* _Goal of the exercise_
Copy every line of text in the items below word for word, omitting the pictures.

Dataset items
• • • •

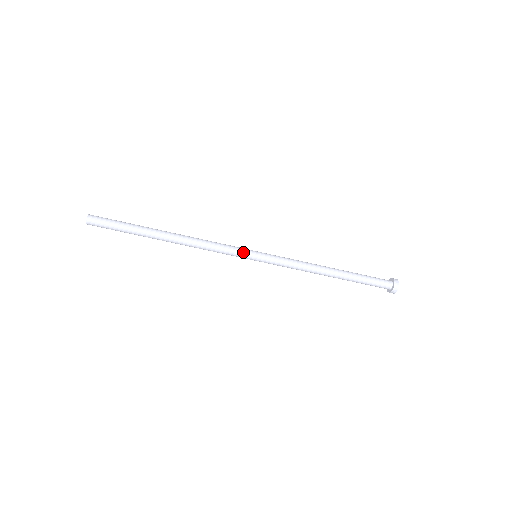
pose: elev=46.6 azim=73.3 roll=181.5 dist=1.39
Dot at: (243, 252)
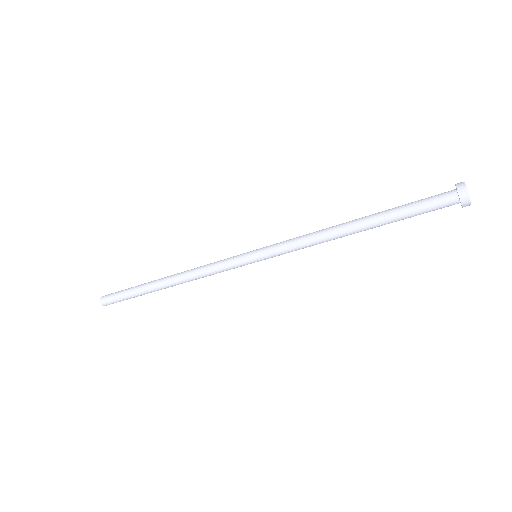
Dot at: (238, 262)
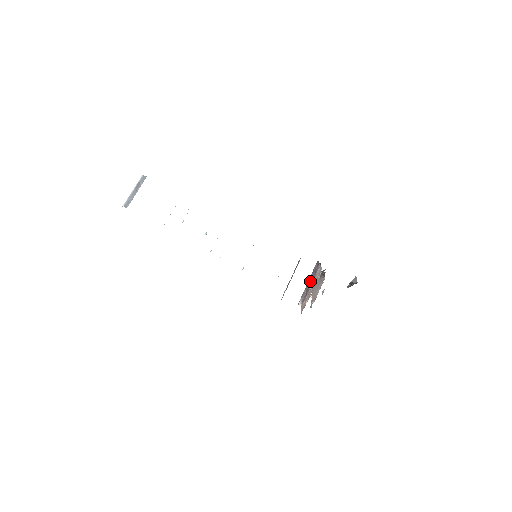
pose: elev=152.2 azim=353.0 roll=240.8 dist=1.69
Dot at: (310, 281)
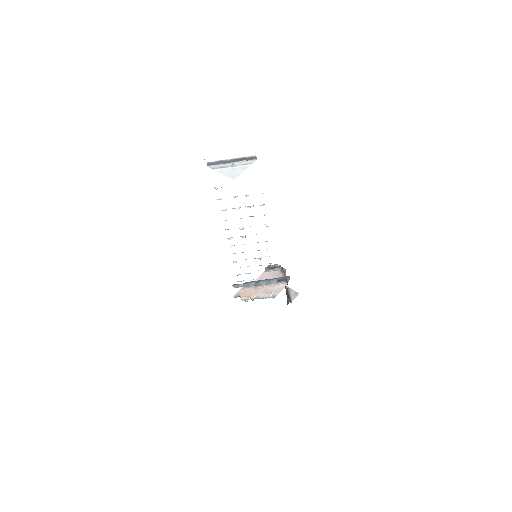
Dot at: occluded
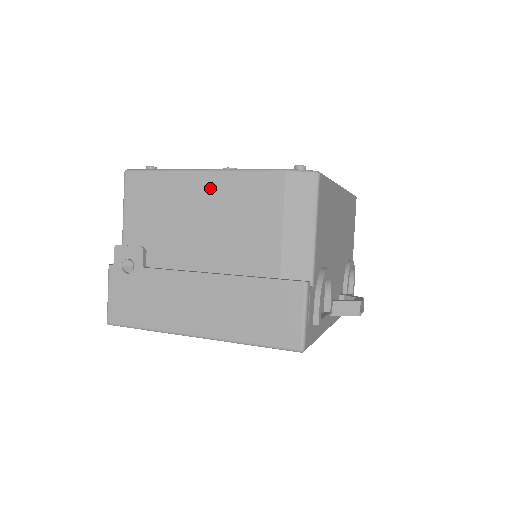
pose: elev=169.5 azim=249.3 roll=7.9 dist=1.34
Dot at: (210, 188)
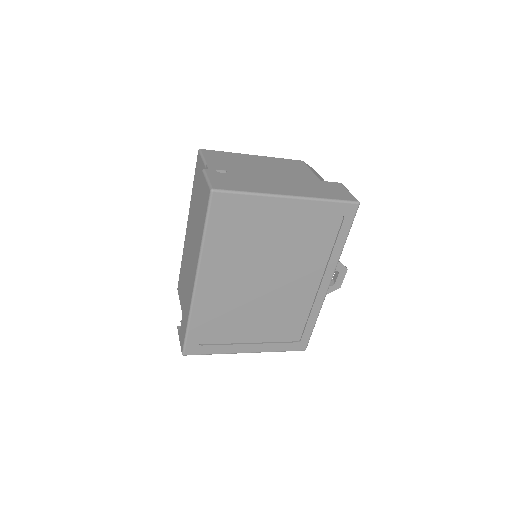
Dot at: (263, 159)
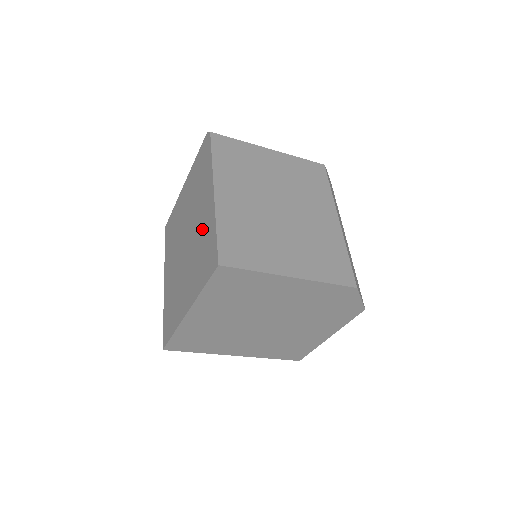
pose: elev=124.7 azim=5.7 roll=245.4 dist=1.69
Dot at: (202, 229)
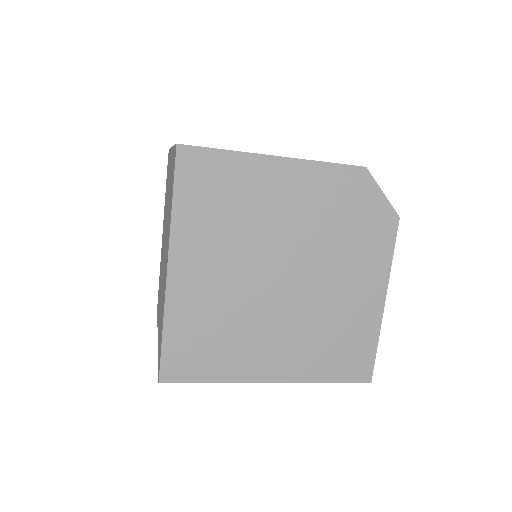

• • • •

* _Completed task_
pose: elev=46.6 azim=73.3 roll=181.5 dist=1.39
Dot at: (243, 252)
Dot at: (238, 262)
pose: elev=152.2 azim=353.0 roll=240.8 dist=1.69
Dot at: (310, 281)
Dot at: occluded
pose: elev=169.5 azim=249.3 roll=7.9 dist=1.34
Dot at: (210, 188)
Dot at: (263, 159)
pose: elev=124.7 azim=5.7 roll=245.4 dist=1.69
Dot at: (202, 229)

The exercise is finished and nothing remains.